Text shown:
○ ○ ○ ○
Evolution of the BMY gene family

Amylum is one of the main components of I. triloba, and BMY genes contribute to amylum accumulation and storage root swelling in I. triloba. Nine, eight, and eleven BMY genes were identified in the genomes of V. vinifera, S. lycopersicum, and I. triloba, respectively (Figure 5A). Furthermore, the homologous relationships were obtained between the BMY genes in the three species. Then, combined with the identified homology information and the phylogenetic relationship of genes in families, we calculated the whole-genome duplication expansion rate (WGD-ER), tandem duplication expansion rate (TD-ER), and the contraction rate (CR) caused by gene loss for each family. For S. lycopersicum, it has a duplication expansion rate 75% (WGD-ER: 75% and TD-ER: 0%, respectively), which is lower than that the CR with 200% (Figure 5A). For I. triloba, it has a duplication expansion rate 100% (WGD-ER: 100% and TD-ER: 0%, respectively), which is also lower than that the CR with 175%. We also found that the BMY in V. vinifera has TD-ER to be 12.5% (Figure 5A). In addition, the processes of the duplications and losses of the BMY gene family were inferred through phylogenetic analysis using NOTUNG software, and a total of 13 BMY gene duplications were found in the ancestral genome of V. vinifera, S. lycopersicum, and I. triloba after the ECH event (Figure 5B). Notably, many BMY genes (five genes) were lost in V. vinifera, which might also imply that there were many BMY genes lost in S. lycopersicum and I. triloba (Figure 5B).

FIGURE 5

Figure 5. Evolution and structural diversification of β-amylase (BMY) genes in the studied genomes. (A) Phylogenetic tree of BMY genes. The bootstrap values that indicate the credibility levels of the structures are shown by the different color stars. The genes with different colors belong to different species, the three circles are located represent the different relationships between genes (inner to outer: paralogous, paralogous, and orthologous respectively), the same color or the same shape in the same circle represents the same kind of relationship. (B) Gene duplications and losses at different periods along the evolutionary history of studied genomes. (C) Distribution of BMY genes in each of the three subgenomes [least fractionated region (LF), moderately fractionated region (MF1), and most fractionated region (MF2)] within Solanum lycopersicum. (D) Distribution of BMY genes in each of the three subgenomes (LF, MF1, and MF2) within Ipomoea triloba. (E) Structural [motif, domain, coding sequence (CDS), and untranslated region (UTR)] distribution of BMY family members. The unit used for motifs 1–15 and domains (Glyco_hydro_14 and BES1_N) was amino acid, and the unit used for CDSs and UTRs was bp. WGD, whole-genome duplication.
○ ○ ○ ○
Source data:
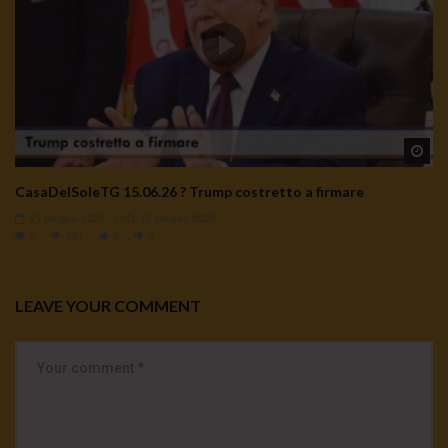
Wa
CasaDelSoleTG 15.06.26 ? Trump costretto a firmare
15 Giugno 2026
- LUD:
15 Giugno 2026
0
297
0
0
LEAVE YOUR COMMENT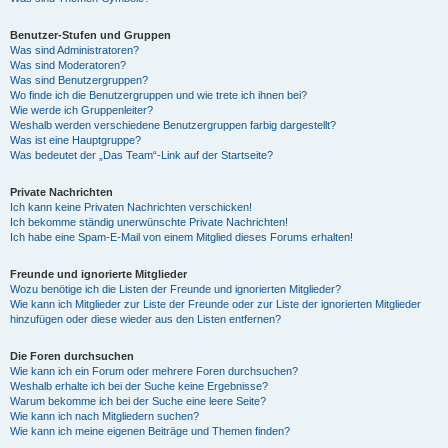
Benutzer-Stufen und Gruppen
Was sind Administratoren?
Was sind Moderatoren?
Was sind Benutzergruppen?
Wo finde ich die Benutzergruppen und wie trete ich ihnen bei?
Wie werde ich Gruppenleiter?
Weshalb werden verschiedene Benutzergruppen farbig dargestellt?
Was ist eine Hauptgruppe?
Was bedeutet der „Das Team“-Link auf der Startseite?
Private Nachrichten
Ich kann keine Privaten Nachrichten verschicken!
Ich bekomme ständig unerwünschte Private Nachrichten!
Ich habe eine Spam-E-Mail von einem Mitglied dieses Forums erhalten!
Freunde und ignorierte Mitglieder
Wozu benötige ich die Listen der Freunde und ignorierten Mitglieder?
Wie kann ich Mitglieder zur Liste der Freunde oder zur Liste der ignorierten Mitglieder
hinzufügen oder diese wieder aus den Listen entfernen?
Die Foren durchsuchen
Wie kann ich ein Forum oder mehrere Foren durchsuchen?
Weshalb erhalte ich bei der Suche keine Ergebnisse?
Warum bekomme ich bei der Suche eine leere Seite?
Wie kann ich nach Mitgliedern suchen?
Wie kann ich meine eigenen Beiträge und Themen finden?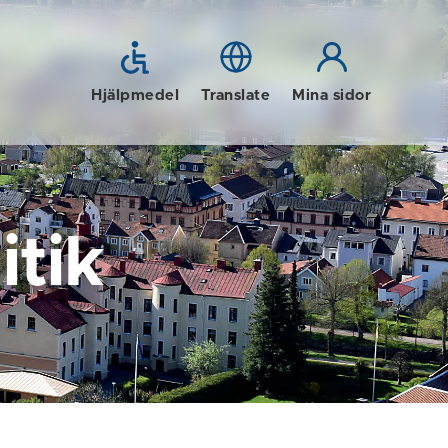
Hjälpmedel
Translate
Mina sidor
tik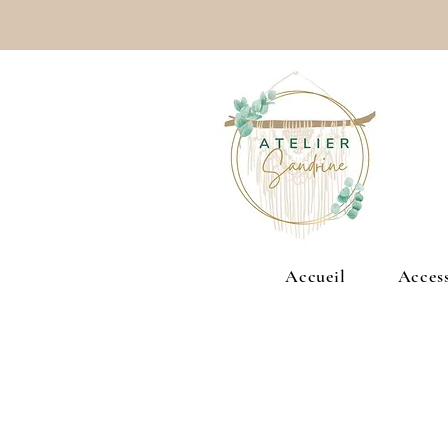
Accueil
Access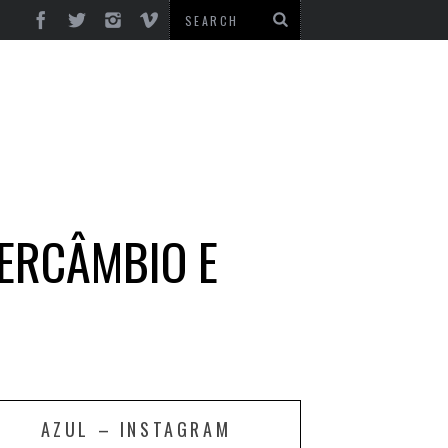
TERCÂMBIO E
AZUL – INSTAGRAM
○ ○ ○ ○
Assigned task:
According to the text on the evolution of the BMY gene family, how many BMY genes were identified in the genome of I. triloba? The material above is not required.

Response to the task:
Eleven.